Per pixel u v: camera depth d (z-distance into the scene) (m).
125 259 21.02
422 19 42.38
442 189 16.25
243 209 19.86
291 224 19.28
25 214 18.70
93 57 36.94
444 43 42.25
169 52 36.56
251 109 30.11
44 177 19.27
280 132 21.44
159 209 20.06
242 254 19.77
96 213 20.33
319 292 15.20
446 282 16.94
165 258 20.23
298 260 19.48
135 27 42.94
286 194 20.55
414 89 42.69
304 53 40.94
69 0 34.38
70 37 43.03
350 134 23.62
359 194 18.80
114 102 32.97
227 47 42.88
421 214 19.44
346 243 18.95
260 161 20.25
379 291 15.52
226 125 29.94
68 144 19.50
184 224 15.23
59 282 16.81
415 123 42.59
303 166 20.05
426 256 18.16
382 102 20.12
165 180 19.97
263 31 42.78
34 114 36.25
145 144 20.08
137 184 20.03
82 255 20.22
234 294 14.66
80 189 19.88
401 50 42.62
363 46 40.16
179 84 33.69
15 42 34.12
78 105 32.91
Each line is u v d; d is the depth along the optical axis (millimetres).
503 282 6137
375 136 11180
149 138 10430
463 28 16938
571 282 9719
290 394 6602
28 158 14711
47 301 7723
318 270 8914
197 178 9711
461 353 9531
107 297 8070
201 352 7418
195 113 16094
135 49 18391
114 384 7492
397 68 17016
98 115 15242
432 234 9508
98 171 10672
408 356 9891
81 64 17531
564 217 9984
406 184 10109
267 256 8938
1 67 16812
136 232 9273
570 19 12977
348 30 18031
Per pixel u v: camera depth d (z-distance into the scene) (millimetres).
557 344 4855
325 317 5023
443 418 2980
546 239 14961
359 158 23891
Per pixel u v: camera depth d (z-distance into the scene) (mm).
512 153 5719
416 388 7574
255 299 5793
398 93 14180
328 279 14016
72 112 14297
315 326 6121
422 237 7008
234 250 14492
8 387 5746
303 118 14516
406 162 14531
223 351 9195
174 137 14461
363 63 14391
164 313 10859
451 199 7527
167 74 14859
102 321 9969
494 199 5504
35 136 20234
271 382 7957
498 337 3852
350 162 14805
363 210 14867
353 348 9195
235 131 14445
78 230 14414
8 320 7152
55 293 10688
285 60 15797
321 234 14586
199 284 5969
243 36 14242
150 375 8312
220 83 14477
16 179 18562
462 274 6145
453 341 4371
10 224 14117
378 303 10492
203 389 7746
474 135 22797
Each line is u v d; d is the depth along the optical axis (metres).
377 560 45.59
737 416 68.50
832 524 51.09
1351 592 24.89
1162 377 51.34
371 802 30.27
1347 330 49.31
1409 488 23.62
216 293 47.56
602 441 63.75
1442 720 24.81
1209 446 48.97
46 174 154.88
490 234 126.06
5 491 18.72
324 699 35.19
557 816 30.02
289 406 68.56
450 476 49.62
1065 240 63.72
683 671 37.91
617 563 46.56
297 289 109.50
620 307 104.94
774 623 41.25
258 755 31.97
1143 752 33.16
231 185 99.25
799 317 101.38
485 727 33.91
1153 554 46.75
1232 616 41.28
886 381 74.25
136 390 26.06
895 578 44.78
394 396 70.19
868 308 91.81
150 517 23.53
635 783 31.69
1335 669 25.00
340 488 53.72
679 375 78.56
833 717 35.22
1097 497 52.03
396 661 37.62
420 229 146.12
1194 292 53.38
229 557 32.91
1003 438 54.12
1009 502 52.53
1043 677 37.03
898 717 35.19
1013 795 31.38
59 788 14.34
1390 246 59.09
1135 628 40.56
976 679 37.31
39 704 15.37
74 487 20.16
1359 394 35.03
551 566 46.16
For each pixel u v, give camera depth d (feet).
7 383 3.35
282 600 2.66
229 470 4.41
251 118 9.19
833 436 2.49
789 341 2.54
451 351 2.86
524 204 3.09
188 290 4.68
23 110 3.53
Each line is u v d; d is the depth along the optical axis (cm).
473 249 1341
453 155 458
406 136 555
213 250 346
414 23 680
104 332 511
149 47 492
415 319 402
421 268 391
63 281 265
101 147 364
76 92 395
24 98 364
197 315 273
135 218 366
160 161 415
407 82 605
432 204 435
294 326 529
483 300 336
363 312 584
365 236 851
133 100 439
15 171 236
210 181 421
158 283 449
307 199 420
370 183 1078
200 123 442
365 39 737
----
_Work request_
What you return should match the data character for character.

_Written reply_
Per pixel u v: camera depth d (z-distance into the scene) (m).
125 259 21.02
422 19 42.38
442 189 16.25
243 209 19.86
291 224 19.28
25 214 18.70
93 57 36.94
444 43 42.25
169 52 36.56
251 109 30.11
44 177 19.27
280 132 21.44
159 209 20.06
242 254 19.77
96 213 20.33
319 292 15.20
446 282 16.94
165 258 20.23
298 260 19.48
135 27 42.94
286 194 20.55
414 89 42.69
304 53 40.94
69 0 34.38
70 37 43.03
350 134 23.62
359 194 18.80
114 102 32.97
227 47 42.88
421 214 19.44
346 243 18.95
260 161 20.25
379 291 15.52
226 125 29.94
68 144 19.50
184 224 15.23
59 282 16.81
415 123 42.59
303 166 20.05
426 256 18.16
382 102 20.12
165 180 19.97
263 31 42.78
34 114 36.25
145 144 20.08
137 184 20.03
82 255 20.22
234 294 14.66
80 189 19.88
401 50 42.62
363 46 40.16
179 84 33.69
15 42 34.12
78 105 32.91
Each line is u v d; d is the depth along the optical axis (millimetres).
503 282 6137
375 136 11180
149 138 10430
463 28 16938
571 282 9719
290 394 6602
28 158 14711
47 301 7723
318 270 8914
197 178 9711
461 353 9531
107 297 8070
201 352 7418
195 113 16094
135 49 18391
114 384 7492
397 68 17016
98 115 15242
432 234 9508
98 171 10672
408 356 9891
81 64 17531
564 217 9984
406 184 10109
267 256 8938
1 67 16812
136 232 9273
570 19 12977
348 30 18031
Per pixel u v: camera depth d (z-distance into the scene) (millimetres).
557 344 4855
325 317 5023
443 418 2980
546 239 14961
359 158 23891
Per pixel u v: camera depth d (z-distance into the scene) (mm).
512 153 5719
416 388 7574
255 299 5793
398 93 14180
328 279 14016
72 112 14297
315 326 6121
422 237 7008
234 250 14492
8 387 5746
303 118 14516
406 162 14531
223 351 9195
174 137 14461
363 63 14391
164 313 10859
451 199 7527
167 74 14859
102 321 9969
494 199 5504
35 136 20234
271 382 7957
498 337 3852
350 162 14805
363 210 14867
353 348 9195
235 131 14445
78 230 14414
8 320 7152
55 293 10688
285 60 15797
321 234 14586
199 284 5969
243 36 14242
150 375 8312
220 83 14477
16 179 18562
462 274 6145
453 341 4371
10 224 14117
378 303 10492
203 389 7746
474 135 22797
Each line is u v d; d is the depth along the optical axis (metres).
377 560 45.59
737 416 68.50
832 524 51.09
1351 592 24.89
1162 377 51.34
371 802 30.27
1347 330 49.31
1409 488 23.62
216 293 47.56
602 441 63.75
1442 720 24.81
1209 446 48.97
46 174 154.88
490 234 126.06
5 491 18.72
324 699 35.19
557 816 30.02
289 406 68.56
450 476 49.62
1065 240 63.72
683 671 37.91
617 563 46.56
297 289 109.50
620 307 104.94
774 623 41.25
258 755 31.97
1143 752 33.16
231 185 99.25
799 317 101.38
485 727 33.91
1153 554 46.75
1232 616 41.28
886 381 74.25
136 390 26.06
895 578 44.78
394 396 70.19
868 308 91.81
150 517 23.53
635 783 31.69
1335 669 25.00
340 488 53.72
679 375 78.56
833 717 35.22
1097 497 52.03
396 661 37.62
420 229 146.12
1194 292 53.38
229 557 32.91
1003 438 54.12
1009 502 52.53
1043 677 37.03
898 717 35.19
1013 795 31.38
59 788 14.34
1390 246 59.09
1135 628 40.56
976 679 37.31
39 704 15.37
74 487 20.16
1359 394 35.03
551 566 46.16
For each pixel u v, give camera depth d (feet).
7 383 3.35
282 600 2.66
229 470 4.41
251 118 9.19
833 436 2.49
789 341 2.54
451 351 2.86
524 204 3.09
188 290 4.68
23 110 3.53
Each line is u v d; d is the depth along the optical axis (cm).
473 249 1341
453 155 458
406 136 555
213 250 346
414 23 680
104 332 511
149 47 492
415 319 402
421 268 391
63 281 265
101 147 364
76 92 395
24 98 364
197 315 273
135 218 366
160 161 415
407 82 605
432 204 435
294 326 529
483 300 336
363 312 584
365 236 851
133 100 439
15 171 236
210 181 421
158 283 449
307 199 420
370 183 1078
200 123 442
365 39 737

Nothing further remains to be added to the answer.